• [ITEMS]:

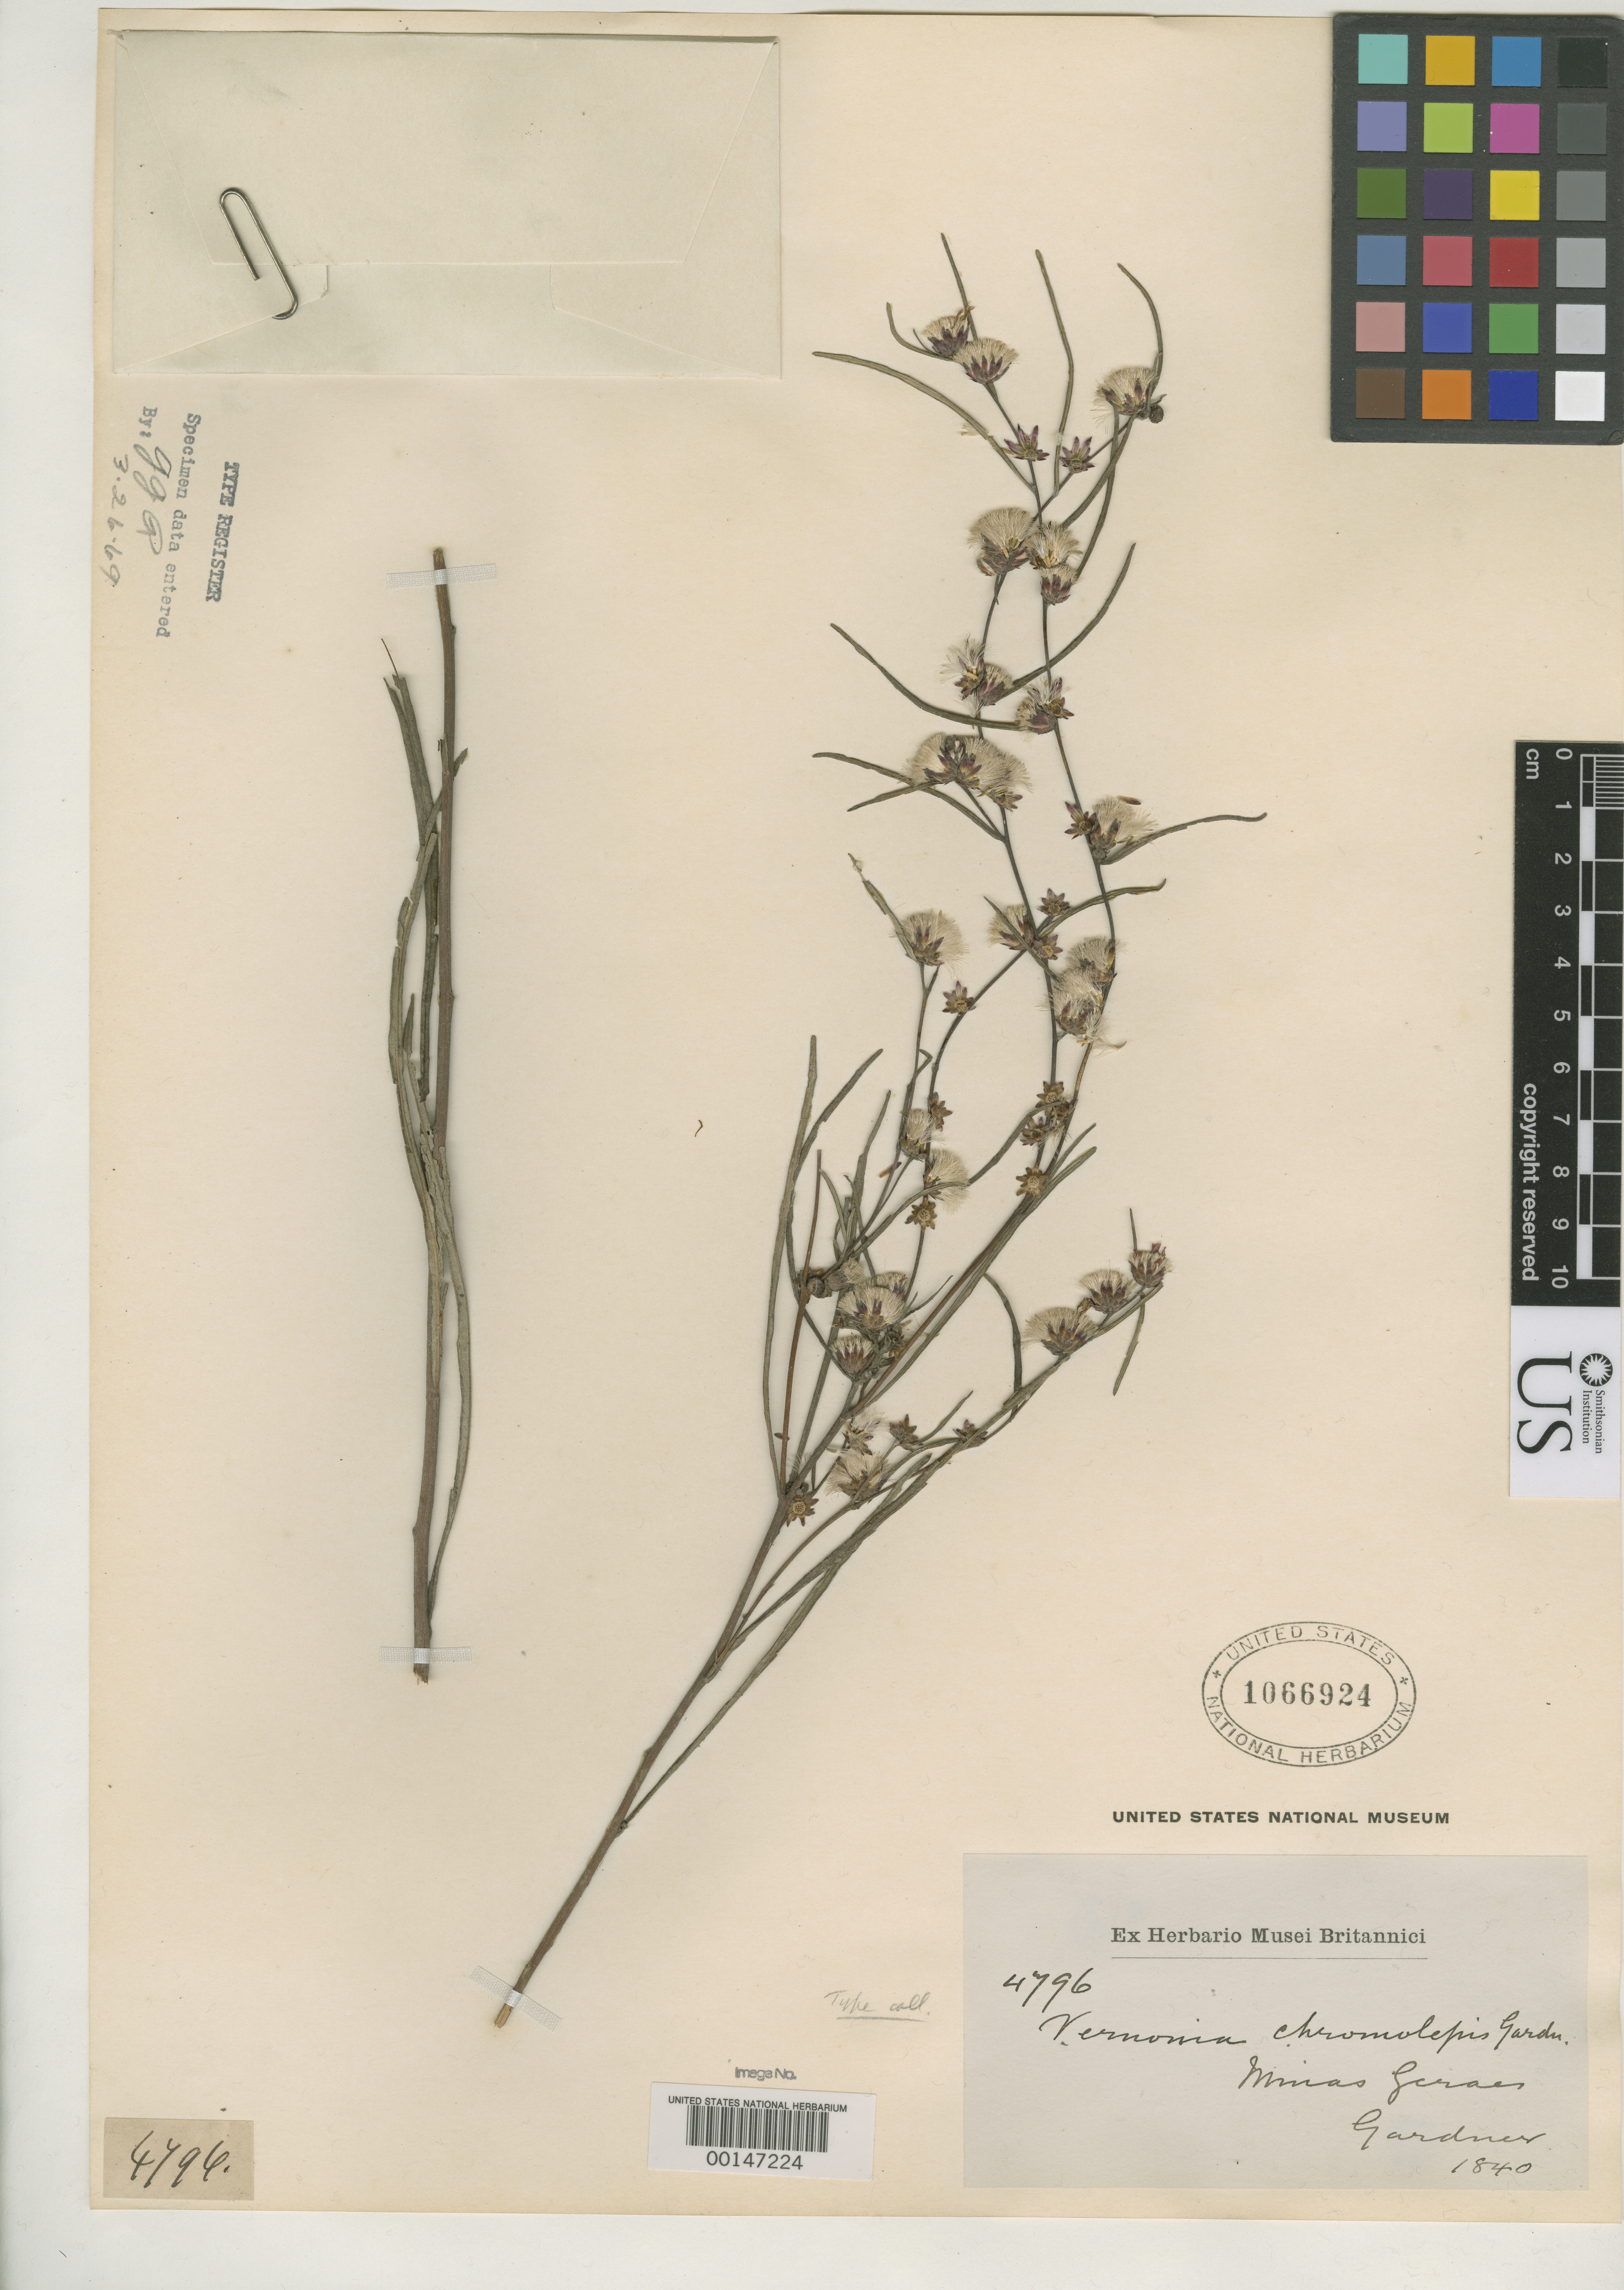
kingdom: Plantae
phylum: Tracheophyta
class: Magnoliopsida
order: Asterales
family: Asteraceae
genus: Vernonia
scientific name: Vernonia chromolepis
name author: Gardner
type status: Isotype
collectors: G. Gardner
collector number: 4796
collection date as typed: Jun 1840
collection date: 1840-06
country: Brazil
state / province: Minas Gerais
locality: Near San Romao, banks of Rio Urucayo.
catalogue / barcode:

• [TASK DIRECTIONS]: Turn every line of the entries above into one numbered list, skipping any blank lines and leaving out the pictures.

• [ANSWER IN FULL]:
1. kingdom: Plantae
2. phylum: Tracheophyta
3. class: Magnoliopsida
4. order: Asterales
5. family: Asteraceae
6. genus: Vernonia
7. scientific name: Vernonia chromolepis
8. name author: Gardner
9. type status: Isotype
10. collectors: G. Gardner
11. collector number: 4796
12. collection date as typed: Jun 1840
13. collection date: 1840-06
14. country: Brazil
15. state / province: Minas Gerais
16. locality: Near San Romao, banks of Rio Urucayo.
17. catalogue / barcode:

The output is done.